▶ Task instructions
Only the pictures should be left out; write out all other data exactly.

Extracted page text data
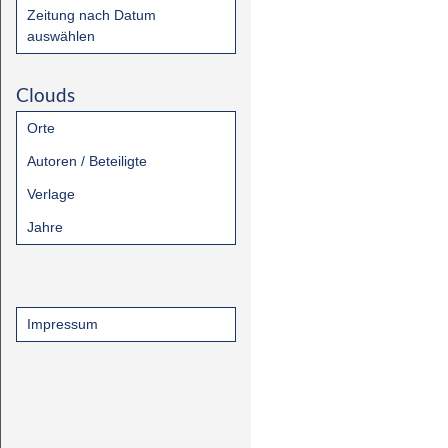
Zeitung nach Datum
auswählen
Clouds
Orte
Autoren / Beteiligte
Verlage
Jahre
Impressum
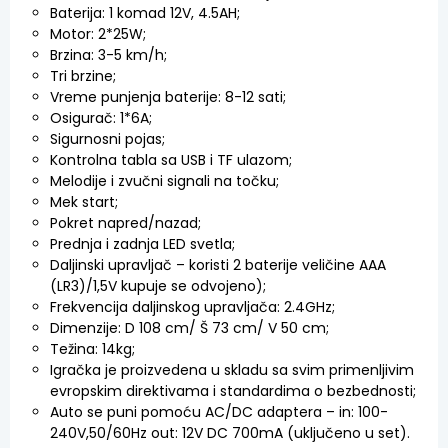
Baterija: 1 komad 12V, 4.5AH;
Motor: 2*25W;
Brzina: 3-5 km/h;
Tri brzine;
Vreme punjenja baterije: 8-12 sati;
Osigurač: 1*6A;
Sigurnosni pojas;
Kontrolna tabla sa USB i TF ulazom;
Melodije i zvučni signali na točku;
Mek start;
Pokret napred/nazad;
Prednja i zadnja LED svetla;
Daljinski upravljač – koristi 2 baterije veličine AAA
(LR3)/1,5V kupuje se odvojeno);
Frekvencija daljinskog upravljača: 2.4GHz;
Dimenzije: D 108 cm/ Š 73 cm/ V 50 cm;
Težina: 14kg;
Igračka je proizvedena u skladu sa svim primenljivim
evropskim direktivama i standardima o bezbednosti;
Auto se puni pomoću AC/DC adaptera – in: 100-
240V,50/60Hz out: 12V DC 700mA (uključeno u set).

▶ Solved exercise
Zeitung nach Datum
auswählen
Clouds
Orte
Autoren / Beteiligte
Verlage
Jahre
Impressum
Baterija: 1 komad 12V, 4.5AH;
Motor: 2*25W;
Brzina: 3-5 km/h;
Tri brzine;
Vreme punjenja baterije: 8-12 sati;
Osigurač: 1*6A;
Sigurnosni pojas;
Kontrolna tabla sa USB i TF ulazom;
Melodije i zvučni signali na točku;
Mek start;
Pokret napred/nazad;
Prednja i zadnja LED svetla;
Daljinski upravljač – koristi 2 baterije veličine AAA
(LR3)/1,5V kupuje se odvojeno);
Frekvencija daljinskog upravljača: 2.4GHz;
Dimenzije: D 108 cm/ Š 73 cm/ V 50 cm;
Težina: 14kg;
Igračka je proizvedena u skladu sa svim primenljivim
evropskim direktivama i standardima o bezbednosti;
Auto se puni pomoću AC/DC adaptera – in: 100-
240V,50/60Hz out: 12V DC 700mA (uključeno u set).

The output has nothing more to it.